Countries Eligible for World Bank Borrowing:
Angola
Benin
Botswana
Burkina Faso
Burundi
Cameroon
Cape Verde
Central African Republic
Chad
Comoros
Congo, Democratic Republic of
Congo, Republic of
Côte d’Ivoire
Equatorial Guinea
Eritrea
Ethiopia
Gabon
Gambia, The
Ghana
Guinea
Guinea-Bissau
Kenya
Lesotho
Liberia
Madagascar
Malawi
Mali
Mauritania
Mauritius
Mozambique
Namibia
Niger
Nigeria
Rwanda
São Tomé and Principe
Senegal
Seychelles
Sierra Leone
Somalia
South Africa
Sudan
Swaziland
Tanzania
Togo
Uganda
Zambia
Zimbabwe

Africa

Regional Context

Preliminary economic data for Africa suggest a modest recovery in 1999, following a slowdown in growth a year earlier due to developments in East and South Asia and to increased conflict and adverse weather conditions in the region. Performance within the region showed divergent trends but there was continued evidence in 1999 that economies responded to social stability and sound policies. Nearly half the countries in the region posted positive per capita growth rates; however, on average, growth continues to fall short of what is needed for the absolute number of poor to decline. The outlook for 2000 is for a further acceleration of growth, with more export expansion, recovery in agriculture, and a reduction in conflict.

*Task requirements*:
1) Return everything in the World Bank text from "Preliminary economic data" down to "reduction in conflict.".
2) Name every country in the World Bank text whose name begins with the letter M.
The records that follow the World Bank text were drawn from a separate source.

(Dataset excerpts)
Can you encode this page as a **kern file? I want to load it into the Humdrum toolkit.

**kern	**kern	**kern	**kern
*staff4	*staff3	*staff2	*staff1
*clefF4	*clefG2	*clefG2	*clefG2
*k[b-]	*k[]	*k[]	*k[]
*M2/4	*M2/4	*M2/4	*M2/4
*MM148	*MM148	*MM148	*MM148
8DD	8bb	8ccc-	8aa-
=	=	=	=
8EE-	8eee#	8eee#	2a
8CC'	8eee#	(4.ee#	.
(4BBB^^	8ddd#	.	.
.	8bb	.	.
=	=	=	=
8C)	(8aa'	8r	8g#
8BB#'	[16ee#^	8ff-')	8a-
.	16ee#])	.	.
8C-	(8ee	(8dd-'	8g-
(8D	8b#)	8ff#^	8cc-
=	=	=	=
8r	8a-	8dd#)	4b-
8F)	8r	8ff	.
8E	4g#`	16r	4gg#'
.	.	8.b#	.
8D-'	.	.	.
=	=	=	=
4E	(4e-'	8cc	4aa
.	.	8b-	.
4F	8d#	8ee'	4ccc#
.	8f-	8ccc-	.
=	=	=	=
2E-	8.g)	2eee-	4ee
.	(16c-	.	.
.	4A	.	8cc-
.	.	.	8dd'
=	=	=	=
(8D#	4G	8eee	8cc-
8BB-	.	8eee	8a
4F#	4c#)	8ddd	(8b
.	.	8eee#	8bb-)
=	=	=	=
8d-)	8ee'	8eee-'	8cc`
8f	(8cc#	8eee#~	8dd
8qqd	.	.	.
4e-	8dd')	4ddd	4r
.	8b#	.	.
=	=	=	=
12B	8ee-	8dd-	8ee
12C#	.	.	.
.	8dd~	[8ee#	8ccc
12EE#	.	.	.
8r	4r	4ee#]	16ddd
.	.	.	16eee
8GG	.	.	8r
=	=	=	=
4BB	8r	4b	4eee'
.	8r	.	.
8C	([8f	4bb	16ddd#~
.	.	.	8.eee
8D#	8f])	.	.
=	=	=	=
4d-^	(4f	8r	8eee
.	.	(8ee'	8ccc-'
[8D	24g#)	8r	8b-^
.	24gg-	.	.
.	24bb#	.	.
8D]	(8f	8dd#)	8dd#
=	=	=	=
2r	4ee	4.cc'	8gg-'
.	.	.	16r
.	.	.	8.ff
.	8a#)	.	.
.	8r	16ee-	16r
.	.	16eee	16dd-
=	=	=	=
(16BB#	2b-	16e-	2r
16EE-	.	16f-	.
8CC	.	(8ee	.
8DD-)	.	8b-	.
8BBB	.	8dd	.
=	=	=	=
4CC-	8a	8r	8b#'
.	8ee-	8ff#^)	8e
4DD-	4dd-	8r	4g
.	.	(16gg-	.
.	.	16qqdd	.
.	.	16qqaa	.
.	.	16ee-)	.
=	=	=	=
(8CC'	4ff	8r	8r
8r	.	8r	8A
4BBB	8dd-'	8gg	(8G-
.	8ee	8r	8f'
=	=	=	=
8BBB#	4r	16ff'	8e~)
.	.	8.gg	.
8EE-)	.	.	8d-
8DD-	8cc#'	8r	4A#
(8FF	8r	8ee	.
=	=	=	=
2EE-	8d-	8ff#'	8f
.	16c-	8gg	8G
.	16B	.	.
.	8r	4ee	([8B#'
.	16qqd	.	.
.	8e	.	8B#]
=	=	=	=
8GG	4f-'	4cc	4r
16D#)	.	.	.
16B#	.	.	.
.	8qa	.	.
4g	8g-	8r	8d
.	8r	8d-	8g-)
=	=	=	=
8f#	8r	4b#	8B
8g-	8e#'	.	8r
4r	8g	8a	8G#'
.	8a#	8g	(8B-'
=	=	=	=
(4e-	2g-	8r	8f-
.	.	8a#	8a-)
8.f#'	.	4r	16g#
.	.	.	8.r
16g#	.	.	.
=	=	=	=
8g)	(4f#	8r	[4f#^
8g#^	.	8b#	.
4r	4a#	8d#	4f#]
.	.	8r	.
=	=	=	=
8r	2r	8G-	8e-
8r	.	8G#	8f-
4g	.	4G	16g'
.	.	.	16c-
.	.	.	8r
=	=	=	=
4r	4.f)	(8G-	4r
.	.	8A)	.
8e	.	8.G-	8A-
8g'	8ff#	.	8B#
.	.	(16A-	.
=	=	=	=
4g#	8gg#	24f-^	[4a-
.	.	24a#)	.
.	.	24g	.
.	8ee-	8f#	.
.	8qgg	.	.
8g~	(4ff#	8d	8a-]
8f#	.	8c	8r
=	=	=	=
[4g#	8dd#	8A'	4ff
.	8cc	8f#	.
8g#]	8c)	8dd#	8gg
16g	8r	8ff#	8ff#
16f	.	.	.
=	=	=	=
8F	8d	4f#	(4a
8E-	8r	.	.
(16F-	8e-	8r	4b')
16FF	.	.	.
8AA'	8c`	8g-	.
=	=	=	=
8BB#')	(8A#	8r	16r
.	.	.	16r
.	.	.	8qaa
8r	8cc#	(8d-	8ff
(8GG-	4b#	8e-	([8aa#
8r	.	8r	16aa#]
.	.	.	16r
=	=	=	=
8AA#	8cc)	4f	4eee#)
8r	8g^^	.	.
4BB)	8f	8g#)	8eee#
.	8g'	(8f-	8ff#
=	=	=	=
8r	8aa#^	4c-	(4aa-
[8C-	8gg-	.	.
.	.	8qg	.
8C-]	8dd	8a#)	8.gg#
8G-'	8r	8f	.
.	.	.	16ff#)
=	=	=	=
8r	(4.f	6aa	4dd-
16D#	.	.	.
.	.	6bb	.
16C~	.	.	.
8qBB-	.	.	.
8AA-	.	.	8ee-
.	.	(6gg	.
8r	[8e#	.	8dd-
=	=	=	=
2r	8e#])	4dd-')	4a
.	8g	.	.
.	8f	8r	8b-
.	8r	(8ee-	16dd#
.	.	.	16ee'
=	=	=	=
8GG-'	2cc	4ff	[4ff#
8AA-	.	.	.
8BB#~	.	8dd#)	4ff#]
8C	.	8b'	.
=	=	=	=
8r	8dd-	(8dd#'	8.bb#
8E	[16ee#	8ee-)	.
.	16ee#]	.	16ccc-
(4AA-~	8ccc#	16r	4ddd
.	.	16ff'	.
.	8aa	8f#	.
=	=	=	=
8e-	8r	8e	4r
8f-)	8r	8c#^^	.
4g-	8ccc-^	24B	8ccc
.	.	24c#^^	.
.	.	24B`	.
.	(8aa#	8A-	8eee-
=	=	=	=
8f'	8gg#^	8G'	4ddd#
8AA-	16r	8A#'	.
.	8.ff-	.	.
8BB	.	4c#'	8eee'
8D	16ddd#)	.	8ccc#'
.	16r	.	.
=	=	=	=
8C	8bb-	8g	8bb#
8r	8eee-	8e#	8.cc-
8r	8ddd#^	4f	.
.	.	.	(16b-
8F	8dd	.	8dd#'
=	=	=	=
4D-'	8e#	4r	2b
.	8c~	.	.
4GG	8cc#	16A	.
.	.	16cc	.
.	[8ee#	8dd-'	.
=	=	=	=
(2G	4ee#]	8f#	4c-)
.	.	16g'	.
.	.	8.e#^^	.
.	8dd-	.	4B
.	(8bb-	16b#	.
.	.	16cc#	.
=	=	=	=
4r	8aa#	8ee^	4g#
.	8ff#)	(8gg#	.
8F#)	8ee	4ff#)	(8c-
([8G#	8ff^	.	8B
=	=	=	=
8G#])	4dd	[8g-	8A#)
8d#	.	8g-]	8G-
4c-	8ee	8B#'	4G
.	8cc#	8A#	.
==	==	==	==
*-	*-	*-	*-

*Task solutions*:
1)
Preliminary economic data for Africa suggest a modest recovery in 1999, following a slowdown in growth a year earlier due to developments in East and South Asia and to increased conflict and adverse weather conditions in the region. Performance within the region showed divergent trends but there was continued evidence in 1999 that economies responded to social stability and sound policies. Nearly half the countries in the region posted positive per capita growth rates; however, on average, growth continues to fall short of what is needed for the absolute number of poor to decline. The outlook for 2000 is for a further acceleration of growth, with more export expansion, recovery in agriculture, and a reduction in conflict.

2) Madagascar, Malawi, Mali, Mauritania, Mauritius, Mozambique